I ask the question about double bright vs reef capable because I am wondering what would be better for a 180G mbuna setup. I want my fish to look natural and good at the same time. 
I decide to go with led because my 75g doesn't have led. It has regular lighting with a blue bulb along with a white. It doesn't look bad but when I was trying to catch a holding female in the dark with a led flash light, my hara looked so so so nice in the led light. Right then and there I decided to go led. 
I tried figuring out what kind of led bulbs the flash light was using but couldn't. Either way I was sold on led. 
Any comments on all this would be wonderful.


----------



## papasmurf (May 21, 2003)

the 6000k led's are going to be a bit more of a yellow/warm white color while the 10k should be more of a brighter white color. The problem with these fixtures (I have a 36" beamworks) is that they are so narrow you really have to have two of them to fill up the depth front to back of most larger tanks. They are only about 5" wide and there are no reflectors to spread the light produced by them out so they leave the front or back of the tank dark unless you buy multiple fixtures. The light they produce is really nice though.


----------



## masonv (Mar 27, 2011)

*papasmurf*
That's exactly what I was kind of worried about with these fixtures. My tank is 72x24x24. If a guy has to have 2 fixtures that can get a little spendy real quick.

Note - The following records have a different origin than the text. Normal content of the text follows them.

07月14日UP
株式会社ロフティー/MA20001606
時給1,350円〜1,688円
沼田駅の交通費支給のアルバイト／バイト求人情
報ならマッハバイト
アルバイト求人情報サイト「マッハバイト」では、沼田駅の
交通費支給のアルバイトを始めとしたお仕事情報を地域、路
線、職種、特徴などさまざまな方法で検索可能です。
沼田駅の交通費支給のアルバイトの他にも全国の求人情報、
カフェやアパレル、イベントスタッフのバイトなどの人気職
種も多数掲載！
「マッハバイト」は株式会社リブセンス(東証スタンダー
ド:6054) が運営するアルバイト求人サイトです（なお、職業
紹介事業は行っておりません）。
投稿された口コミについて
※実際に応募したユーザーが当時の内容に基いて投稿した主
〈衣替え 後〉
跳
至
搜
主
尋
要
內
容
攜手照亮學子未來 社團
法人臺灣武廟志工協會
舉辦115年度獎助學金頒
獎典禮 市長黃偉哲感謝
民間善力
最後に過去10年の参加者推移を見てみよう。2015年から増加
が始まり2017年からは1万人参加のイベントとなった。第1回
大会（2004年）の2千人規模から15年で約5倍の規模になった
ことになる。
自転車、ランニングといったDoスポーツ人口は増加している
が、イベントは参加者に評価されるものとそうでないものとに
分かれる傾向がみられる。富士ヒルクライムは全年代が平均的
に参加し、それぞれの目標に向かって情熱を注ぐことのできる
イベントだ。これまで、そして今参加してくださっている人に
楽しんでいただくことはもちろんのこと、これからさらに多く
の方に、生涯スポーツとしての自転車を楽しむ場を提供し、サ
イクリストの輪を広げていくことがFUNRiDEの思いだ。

Not like they are cheap to begin with.


----------



## JimA (Nov 7, 2009)

Papasmurf is right!!

I think two 72" would more than light the tank or get two 48" they will prolly work as well but the ends might be a tad dark but then you could off set them at each end. I am on the verge of getting one 72" and calling it good. with the two 36" I already have. 
Mine are reef bright if wondering.

Beamworks prices are the best you will find for complete fixtures unless you construct your own.

One 72" at those lumens might be enough? You could always get one than add another.

Papasmurf and I had this conversation awhile back, it's sounding familiar. :lol: Of course the 72" was not available yet :roll:


----------